- **EXERCISE BRIEF**: Continue the text on Cornelia Leavenworth Bonnell, picking up right after its final sentence.

- **EXERCISE TEXT**:
------------------------------------------------------------

This post contains the references named in the footnotes the story of Cornelia Leavenworth Bonnell, from former editor Charles E. Bunnell (Charlie to his friends) recently compiled Bonnells & Bunnells of Note (And a few Burnells & Burrells for Good Measure). The complete work is available on Internet Archive at this link: Charlie Bunnell's Bonnells & Bunnells of Note
The New York Times; March 8, 1893
Honor Girls at Vassar.
Poughkeepsie, N. Y., March 7. – The list of honors in the class of ’93 at Vassar has been published. The proportion is about the same as last year. The present senior class from fifty-three members secures nine honors.
They are awarded merely on the basis of scholarship throughout the four years course as follows: Henrietta Pratt, Saxton’s River. Vt.; Elizabeth Bradley, New-Haven, Conn.; Frances T. Belcher, Farmington, Me.; Elizabeth K. Adams, Nashotah, Wis.; Mary V. Clark, Springfield, Mass.; Lillie Clark, Hightstown, N. J.; Cornelia Bonnell, Waverly, N. Y.; Helena Van Vliet, Pouchkeepsie; Ethel Wilkinson, Chicago.
Footnote 5: “Cornelia Leavenworth Bonnell,” an article from an unknown source, page 215, provided courtesy of the Alumnae and Alumni of Vassar College. It is a short bio stressing the religious nature of Cornelia and is possibly from a Baptist Missionary book or magazine. It was evidently written after her death in 1916.
Cornelia Leavenworth Bonnell
E. G. R.
On the walls of the bedroom of our beloved Miss Bonnell hung the picture a copy of which is given here, and during her last illness she pointed to this and said “Yes, that is I, that is I, a lost one sought and saved.”
This was the characteristic attitude of the wonderfully humble spirit of her who has so recently been taken from our midst.
Cornelia Bonnell was born in Waverly, N.Y., and graduated from Vassar College with highest honors though the youngest student ever admitted to that Institution. After her graduation she became interested in mission work and was for a time assistant secretary of the Baptist Women’s Missionary Board in Boston. During that time she rendered invaluable service to the missionary cause among the churches of that vicinity, and ably assisted in editing the publications of this society.

------------------------------------------------------------

- **RECORDS SUPPLIED**:
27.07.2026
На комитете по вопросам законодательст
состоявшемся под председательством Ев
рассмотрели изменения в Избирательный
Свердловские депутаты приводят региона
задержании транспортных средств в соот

------------------------------------------------------------

- **OUTPUT OF THE TASK**:
Having offered herself to the Baptist Mission for service in China, she spent the winter of 1896 and 1897 living in the Missionary Home in Newton Centre and taking lectures in the Theological Seminary. A serious physical breakdown and her naturally delicate constitution caused the Mission to refuse to send her out.
She was so convinced, however, that God had called her to work in China, she at once set about seeking for some other means of attaining this end, trusting God with her physical condition. This trust was justified by fifteen years of continuous service in a most difficult work.
Pg. 216 In 1899 she obtained a position as teacher in Miss Jewell’s Private School in Shanghai and was with her two years, doing most efficient and valuable work and proving herself a teacher of unusual ability. It was while there that her call came to the special Rescue Work in which she so untiringly labored and to which she so consecrated her every effort. Her Chinese sisters said with truth, “Yes, she laid down her life for us.”
It has been said of her by one of China’s senior missionaries, “You will find few lives in which there is such an abandonment to the desire to reach out and save others.” Always before her seemed to be the words, “Until He find it.” No depths were to deep, no road too rough and no task too menial for her to follow His steps in this seeking.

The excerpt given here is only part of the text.